We are currently in the process of developing a client/server based
generic tree application with which we want to be able to model and
render any size, shape and depth of tree.
Our primary objective is to provide the ability to model large data
trees with some 20 million+ nodes whilst still allowing adequate
rendering and query times from the client.
We have just bought Joe Celko's "Tree's and Hierarchies in SQL fo
Smarties" and have picked up some very useful tips.
We are definitely looking at using some hybrid model but are undecided
as to what combination would suit us best.

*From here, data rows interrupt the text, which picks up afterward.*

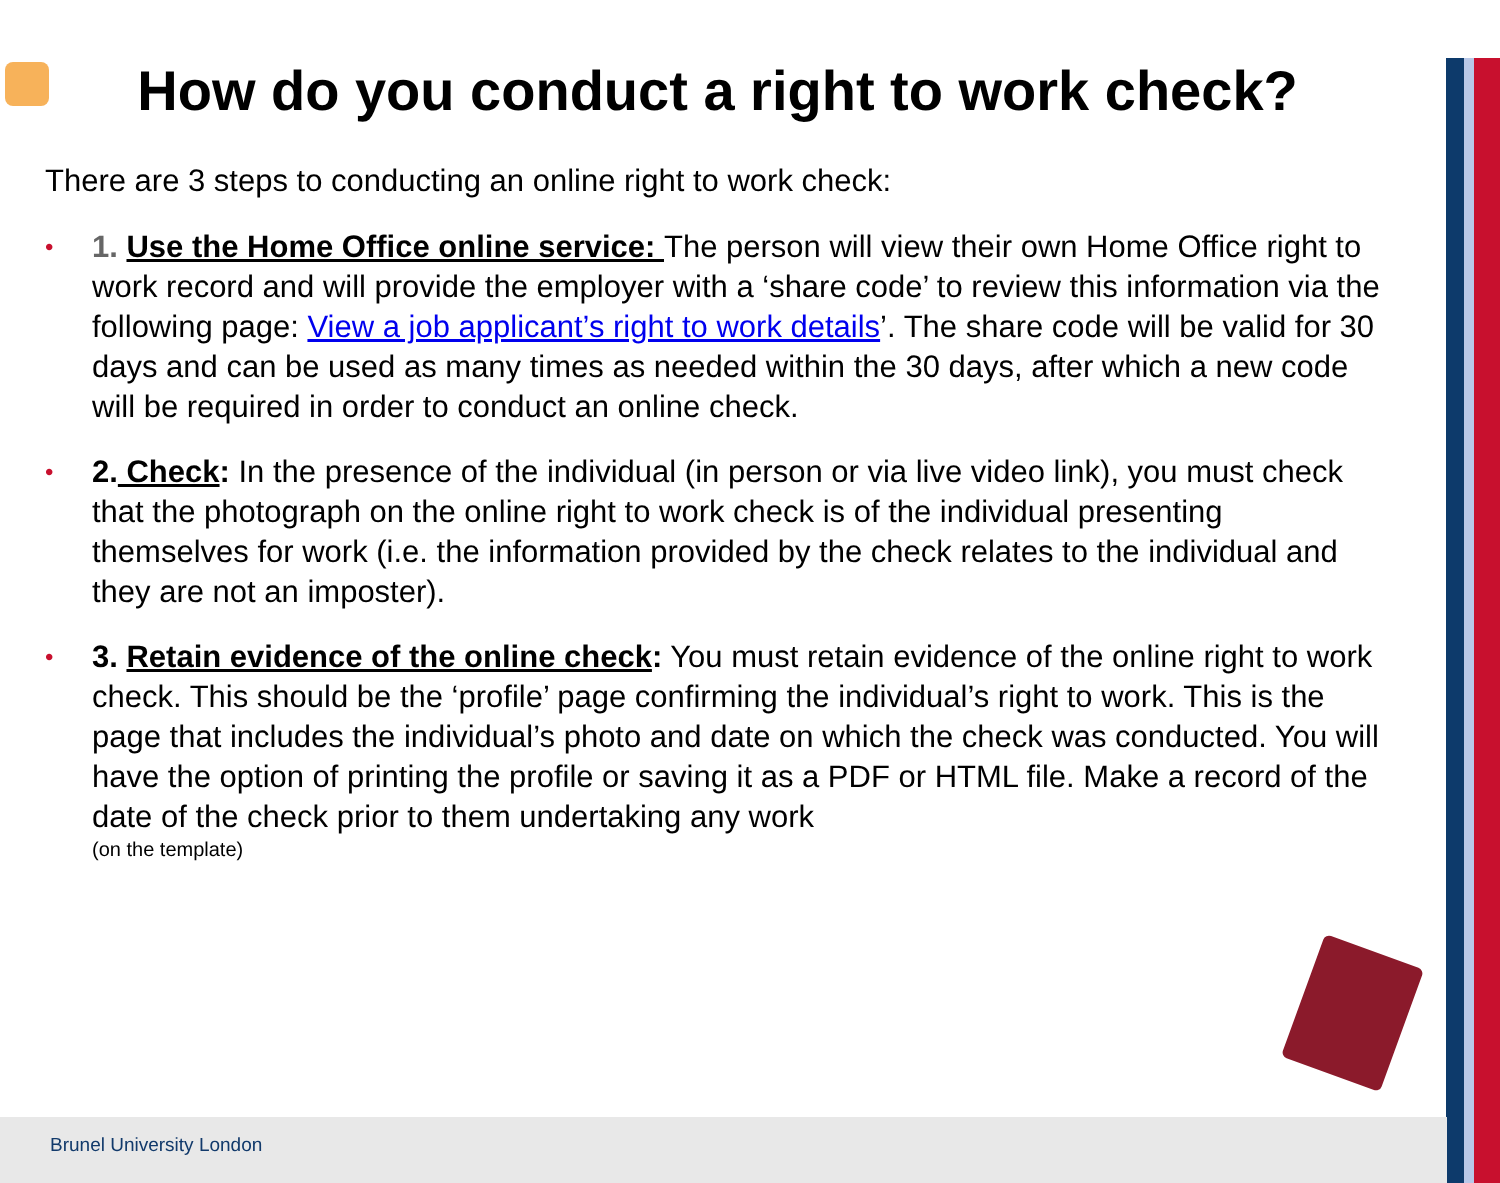How do you conduct a right to work check?
There are 3 steps to conducting an online right to work check:
• 1. Use the Home Office online service: The person will view their own Home Office right to work record and will provide the employer with a ‘share code’ to review this information via the following page: View a job applicant’s right to work details’. The share code will be valid for 30 days and can be used as many times as needed within the 30 days, after which a new code will be required in order to conduct an online check.
• 2. Check: In the presence of the individual (in person or via live video link), you must check that the photograph on the online right to work check is of the individual presenting themselves for work (i.e. the information provided by the check relates to the individual and they are not an imposter).
• 3. Retain evidence of the online check: You must retain evidence of the online right to work check. This should be the ‘profile’ page confirming the individual’s right to work. This is the page that includes the individual’s photo and date on which the check was conducted. You will have the option of printing the profile or saving it as a PDF or HTML file. Make a record of the date of the check prior to them undertaking any work
(on the template)
Brunel University London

Whilst constructing the tree we have the following information
available to us, that we could/may include in our database structure:
1) The Node's parent.
2) The Node's depth/level.
3) The Node's path to the root node.
4) The Node's child nodes count.
5) The Node's descendant nodes count.
6) The Node's position relative to it's sibling nodes.
This infomation would allow us to combine many of the models Joe Celko
discusses, including:
1) The Nested Sets/Interval model - allows us to quickly find
subtrees.
2) The Adjacency List model - allows us to quickly find immediate
child nodes.
3) The Materialized Path model - allows us to quickly find the
ancestors of the node.
4) The Depth Model - allows us to quickly find nodes related to their
levels/depth.
It is also quite likely that we will want to change the structure of
the tree fairly frequently. As an indication, I can see update rates
of every 15 minutes or less.
To us, disk space and hardware are cheap, so we are not concerned with
storage overhead. We just need optimal query performance.
Types of queries we need are for example:
Given a node...
1) Get it's immediate children.
2) Get it's ancestors.
3) Get all of it's descendants.
4) Get it's descendants to a certain depth.
5) Get it's siblings
etc. etc.
Any suggestions/foresight/tips that may help us in the database
modelling would be most appreciated?